* _REQUIREMENT_
Starting at the line with "gagwa 2037 push gathers pace" and going on through the line with "stematically killing councils.", reproduce each line in the records below exactly and nothing more.

* _DATA PROVIDED_

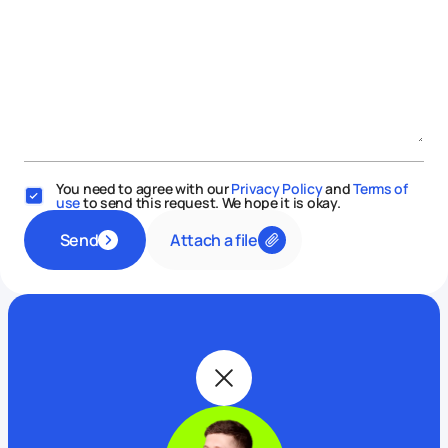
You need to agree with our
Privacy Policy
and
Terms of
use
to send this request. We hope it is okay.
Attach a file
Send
---
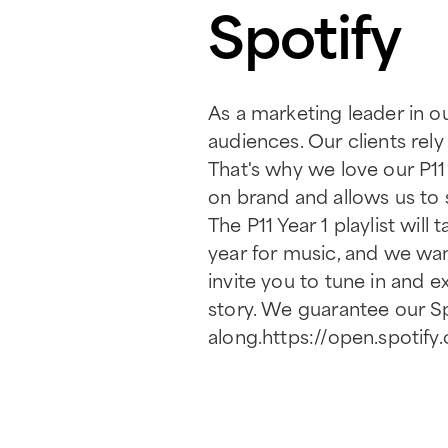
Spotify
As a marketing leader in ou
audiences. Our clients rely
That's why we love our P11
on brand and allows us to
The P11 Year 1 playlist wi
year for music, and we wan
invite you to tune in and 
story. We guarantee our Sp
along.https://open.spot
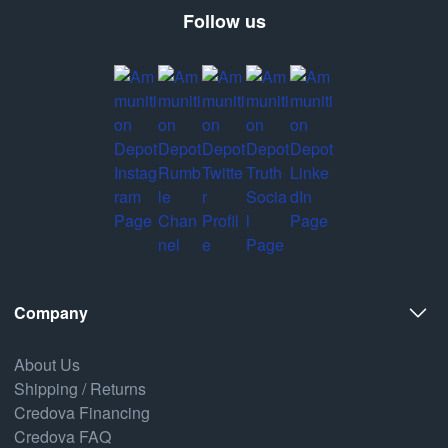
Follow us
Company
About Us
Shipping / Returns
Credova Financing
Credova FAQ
* * *
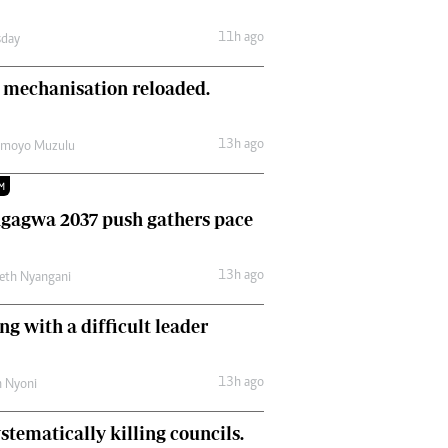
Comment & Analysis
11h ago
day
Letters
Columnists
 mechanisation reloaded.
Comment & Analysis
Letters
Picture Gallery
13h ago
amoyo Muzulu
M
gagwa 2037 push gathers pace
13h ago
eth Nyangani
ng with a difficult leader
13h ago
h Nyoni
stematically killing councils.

* _EXPECTED OUTPUT_
gagwa 2037 push gathers pace
13h ago
eth Nyangani
ng with a difficult leader
13h ago
h Nyoni
stematically killing councils.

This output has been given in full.